Photo Rough Stage 2015


Pourquoi les artistes, historiquement, se sont-ils révélés être les ambassadeurs les plus précieux de la paix ?



Les humains communiquent entre eux dans différentes langues, en
français, arabe, italien, espagnol … il est de notre devoir de nous
comprendre à fond les uns les autres et de nous mettre à la recherche de
contenus sémantiques différents. L’art est un langage universel et n’a
pas besoin d’une grammaire spécifique pour être compris. La danse est le
langage du corps. En réveillant sensations et vibrations, la danse
fusionne la nature et de l’âme. De cette façon, il s’établit une
communication avec l’esprit, mû par Allah. À ce stade tu réalises
qu’Allah t’ aime et par cette communication tu retrouves ta paix
intérieure. Au moment où un corps danse, Allah met l’univers en
mouvement. La création elle-même se transforme en mouvement, créant une
danse permanente. La danse et la musique donnent lieu à l’immortalité
pour ceux qui les interprètent comme pour ceux qui les reçoivent.





Comment imaginerais-tu un spectacle de danse avec des artistes et palestiniens et occidentaux ? Quelle musique choisirais-tu ?



Comme je l’ai mentionné précédemment, la danse est le prolongement de
la parole d’Allah qui traverse le corps et produit nos sensations.
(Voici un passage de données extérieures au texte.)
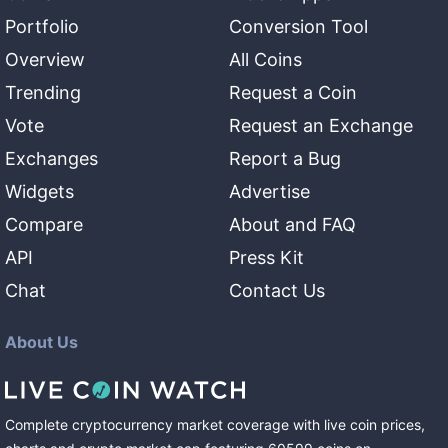
Portfolio
Conversion Tool
Overview
All Coins
Trending
Request a Coin
Vote
Request an Exchange
Exchanges
Report a Bug
Widgets
Advertise
Compare
About and FAQ
API
Press Kit
Chat
Contact Us
About Us
Complete cryptocurrency market coverage with live coin prices,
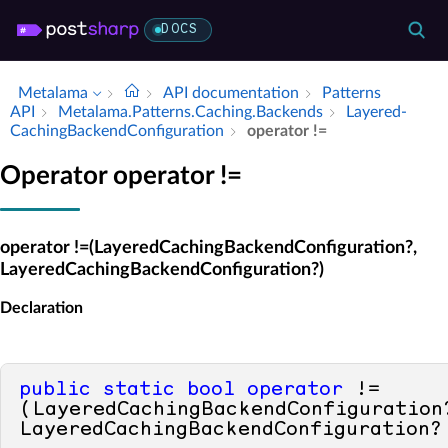
DOCS
Metalama
API documentation
Patterns
API
Metalama.​Patterns.​Caching.​Backends
Layered­
Caching­Backend­Configuration
operator !=
Operator operator !=
operator !=(LayeredCachingBackendConfiguration?,
LayeredCachingBackendConfiguration?)
Declaration
public
static
bool
operator
 !=
(LayeredCachingBackendConfiguration?
LayeredCachingBackendConfiguration?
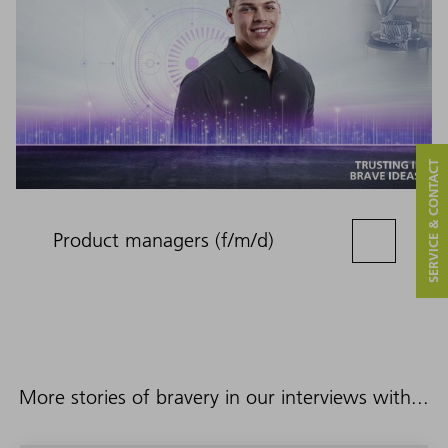
SERVICE & CONTACT
Product managers (f/m/d)
More stories of bravery in our interviews with...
Nous
pouvons la partager dans toutes les langues du monde. En restant à
l’écoute, nous pouvons effleurer nos âmes. Nous pouvons nous refléter
nous-mêmes en dansant, sans ressentir aucune crainte. En outre la danse
nous permet de partager simultanément diverses langues et cultures.
Voilà ce que je cherche à transmettre à travers mon art. J’aime danser
avec de la musique vivante, en déplaçant non seulement mon corps mais
aussi mon âme. Le public qui me regarde danser me convainc que la danse
n’a pas de frontières. En fait, elle englobe la terre, les oliviers,
l’aigle, les rochers, la mer … une femme âgée. Il faudrait s’exprimer
librement sur la place centrale d’un marché pour compenser son propre
manque intérieur  à travers l’expression artistique. Voilà mon art exprimé en mots.






Quel est ton secret pour aider tes élèves à surmonter la peur de ne pas y arriver ?



Mes élèves doivent être contents d’eux-mêmes et faire le vide dans
leur tête quand ils dansent. C’est seulement de cette manière qu’on peut
éliminer les tensions. J’ai appris à sortir du stress, en fuyant loin.
Quand j’entre dans la salle et que je vois le premier étudiant, toutes
mes sensations deviennent positives. Et j’existe dans ce moment unique.
Grâce à la danse, la rage qui est une part de l’être humain a tendance à
se perdre dans les mouvements, arrivant ainsi à se dissoudre
complètement. La danse est en mesure de créer la tolérance. La danse est
comme une évasion de l’âme hors de la vie et de monde qui nous entoure.




As-tu déjà eu peur que l’un de tes élèves puisse être embarqué par des soldats israéliens?




Non, nous n’avons pas peur, nous sommes nés sous l’occupation.